## QUOTED PASSAGE
Day 236: November 3, 2018
Waking up at 2:30 am is never fun. We threw on our clothes and went down to the lobby of our hotel in Bangkok, Thailand. The hotel provided a free shuttle to the airport. We checked in to our flight, but the lady at the airline complained that we didn’t have our visa clearance printed. After we dropped our bags, we went to the tourist police who printed the pages for us just in case anyone else wanted the paper copy.
We had Thai food for breakfast in the airport then boarded our DrukAir flight to Paro, Bhutan. It was a three hour flight and the plane was only about two thirds full. The flight to Bhutan was quite pricey. There are only a small number of pilots who are allowed to land at the Paro airport. The view flying in was amazing and we soon understood the danger of landing at the airport. The plane flies through a narrow valley in order to get to the landing strip.
We arrived and went through immigration. They didn’t even want to see our visa clearance. We took out some cash and picked up our bags. Outside all the tour operators were waiting with signs, but we couldn’t see our names. Eventually, a guy came over and asked us what company we were booked with. He then announced it and a guide came over, but our names weren’t on his sign. He went and called his company and they had given him the incorrect names. Luckily, we weren’t abandoned.

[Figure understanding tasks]
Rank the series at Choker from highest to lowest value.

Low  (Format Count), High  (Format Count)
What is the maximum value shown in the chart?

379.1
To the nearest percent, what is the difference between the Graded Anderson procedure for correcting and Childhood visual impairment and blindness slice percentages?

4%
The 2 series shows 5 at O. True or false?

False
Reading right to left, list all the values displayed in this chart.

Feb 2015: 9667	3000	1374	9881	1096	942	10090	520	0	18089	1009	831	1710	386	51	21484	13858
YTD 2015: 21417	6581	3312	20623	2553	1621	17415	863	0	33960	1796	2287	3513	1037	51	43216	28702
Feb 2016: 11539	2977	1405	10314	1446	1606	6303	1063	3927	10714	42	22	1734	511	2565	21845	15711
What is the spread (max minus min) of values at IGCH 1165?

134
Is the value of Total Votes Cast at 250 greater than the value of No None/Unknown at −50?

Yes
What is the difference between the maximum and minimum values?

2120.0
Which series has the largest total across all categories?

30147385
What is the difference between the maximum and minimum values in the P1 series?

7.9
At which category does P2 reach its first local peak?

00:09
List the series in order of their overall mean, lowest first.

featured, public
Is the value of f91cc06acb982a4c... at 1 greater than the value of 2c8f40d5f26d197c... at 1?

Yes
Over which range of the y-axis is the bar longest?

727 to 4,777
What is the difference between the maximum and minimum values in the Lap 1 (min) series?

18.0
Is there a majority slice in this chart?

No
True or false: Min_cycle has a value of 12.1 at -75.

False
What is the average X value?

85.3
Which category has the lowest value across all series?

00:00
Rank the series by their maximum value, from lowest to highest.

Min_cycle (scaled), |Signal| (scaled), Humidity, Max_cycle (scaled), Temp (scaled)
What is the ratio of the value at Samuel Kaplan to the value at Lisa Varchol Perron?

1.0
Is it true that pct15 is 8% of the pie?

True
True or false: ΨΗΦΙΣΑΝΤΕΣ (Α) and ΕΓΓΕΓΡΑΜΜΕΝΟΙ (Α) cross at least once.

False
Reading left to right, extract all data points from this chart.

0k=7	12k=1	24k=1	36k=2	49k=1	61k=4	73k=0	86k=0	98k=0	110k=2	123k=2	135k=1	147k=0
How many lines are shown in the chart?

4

## ACTIONS TO TAKE
A) In the diary entry about flying to Bhutan, who printed the visa clearance pages?
B) Go on with the diary entry about flying to Bhutan from the point where it stops.
The data plays no part in what is asked here.

## ANSWERS TO THE PROBLEMS
A) The tourist police printed them.

B)
Our guide was dressed in the traditional Bhutanese style: a Gho (knee length robe) tied at the waist with a sash and socks up to his knees. He took us to our SUV and introduced us to our driver.
Bhutan has a population of 700,000. Their language is Dzongkha and it has three different dialects. English is taught from a very young age. Street signs and almost all shop signs are written in English. Over 70% of the country is covered in trees and they are one of the only countries that are carbon negative meaning their territory absorbs more carbon than it emits.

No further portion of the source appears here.